I swear I saw this discussion somewhere some time ago but I cannot find this anywhere anymore.
Imagine I have this method:
def my_method():
df = pd.DataFrame({'val': np.random.randint(0, 1000, 1000000)})
return df[df['val'] == 1]
It has been some time since I decided not to do this because the method could return a view (this is not a certainty, depends on what pandas wants to do) instead of a new dataframe.
The issue with this, I read, is that if a view is returned the refcount in the original dataframe is not reduced because the is still referencing that old dataframe even though we are only using a small portion of the data.
I was advised to instead do the following:
def my_method():
df = pd.DataFrame({'val': np.random.randint(0, 1000, 1000000)})

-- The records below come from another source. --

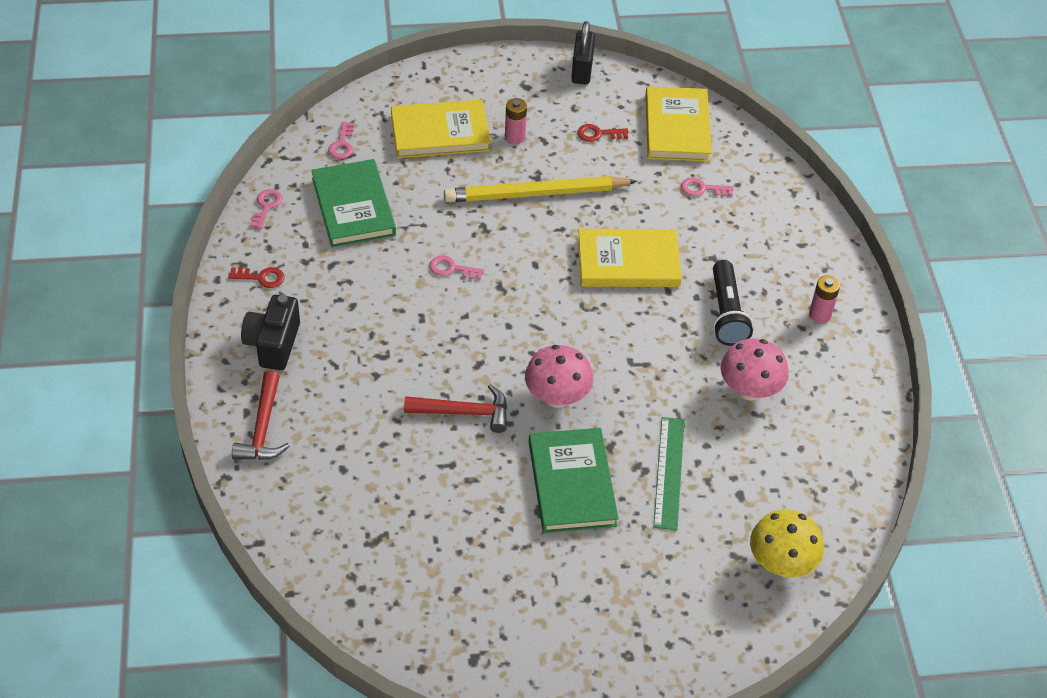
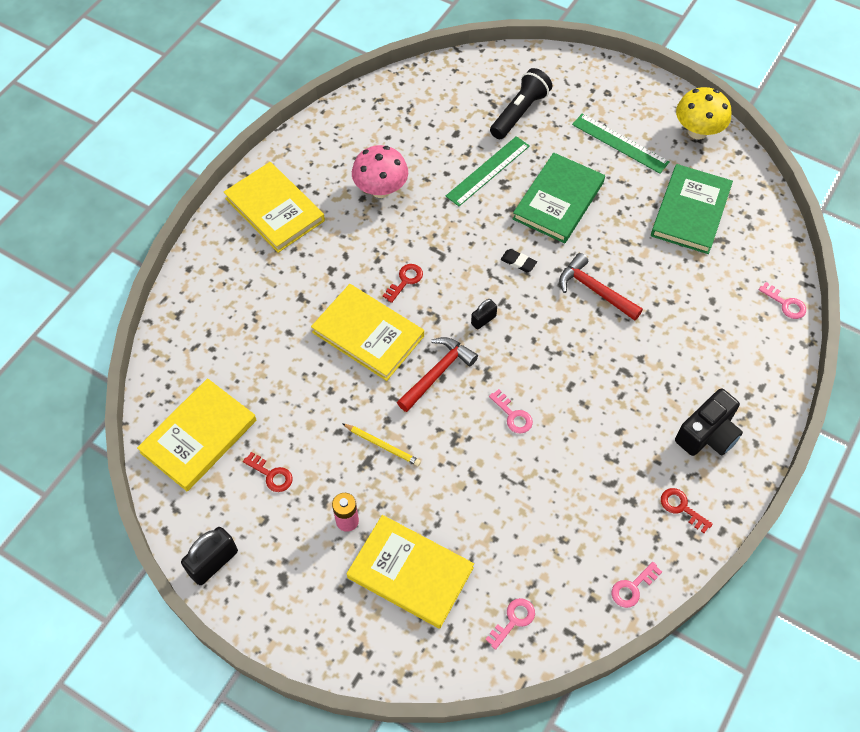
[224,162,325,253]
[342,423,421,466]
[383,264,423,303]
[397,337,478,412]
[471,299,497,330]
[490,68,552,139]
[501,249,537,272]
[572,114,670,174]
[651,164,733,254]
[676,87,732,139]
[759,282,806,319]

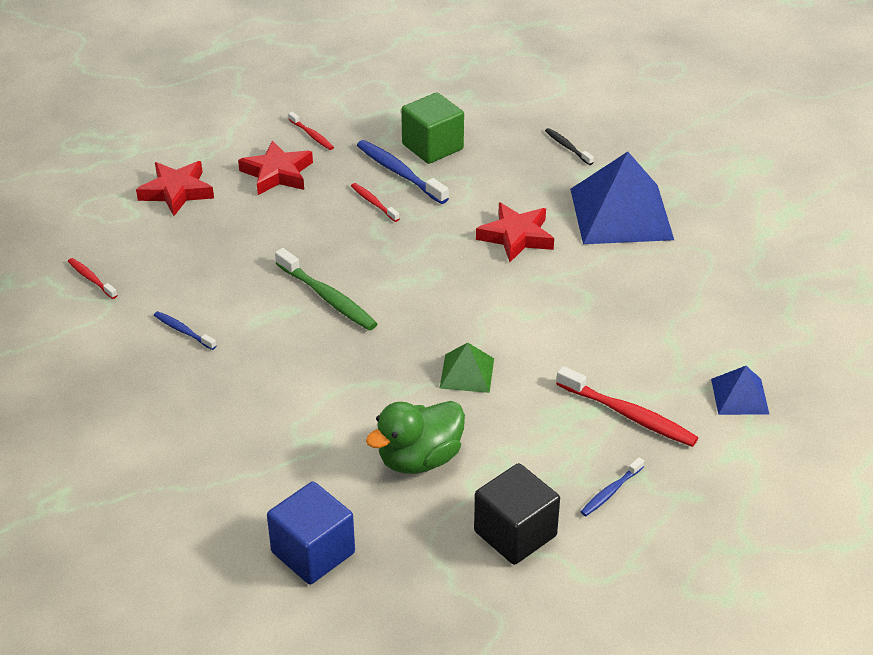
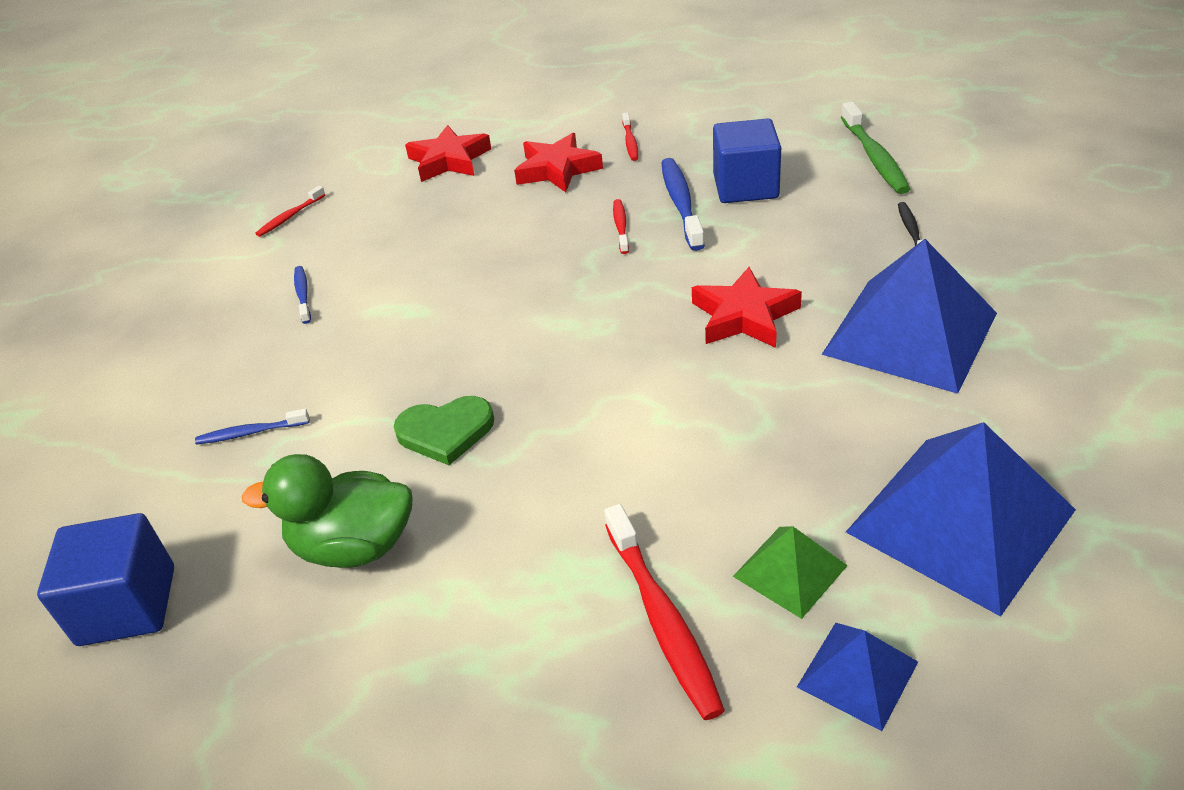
[195,409,310,445]
[255,186,325,237]
[394,396,494,465]
[713,118,781,203]
[733,526,848,619]
[841,102,910,194]
[846,422,1076,617]
[474,463,560,565] (first image)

return df.drop(df[df["val"] != 1].index)
In this case, the drop method creates a new dataframe only with the data we want to keep and as soon as the method finishes the refcount in the original dataframe would be set to zero making it susceptible to garbage collection and eventually freeing up the memory.

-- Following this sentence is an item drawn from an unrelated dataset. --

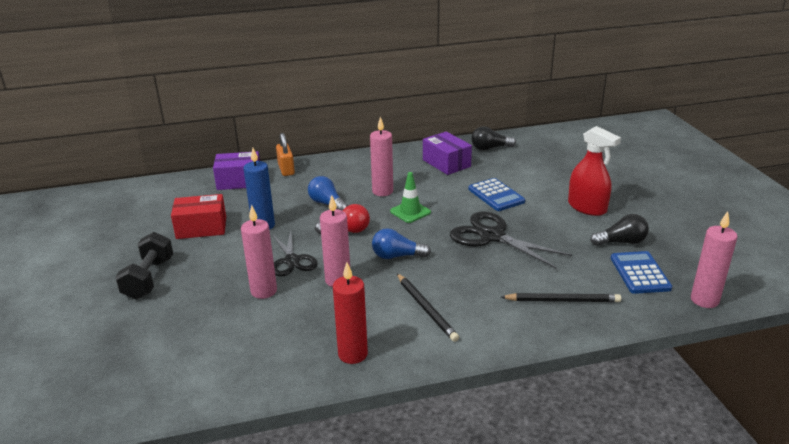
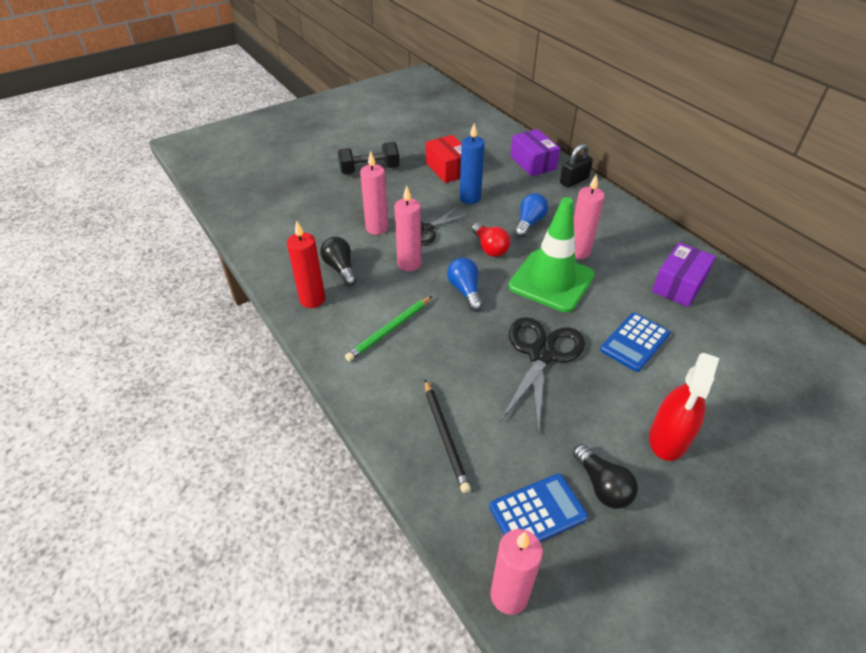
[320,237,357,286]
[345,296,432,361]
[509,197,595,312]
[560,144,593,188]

In summary, this would be much more memory friendly and will also ensure that the result of the method is a dataframe and not a view of a dataframe which can lead to the settingOnCopyWarning
we all love.
Is this still true? Or is it something I misread somewhere? I have tried to check whether this has some benefit on memory usage but given that I cannot control when the gc decides to "remove" things from memory, just ask it to collect stuff... I never seem to have any conclusive results.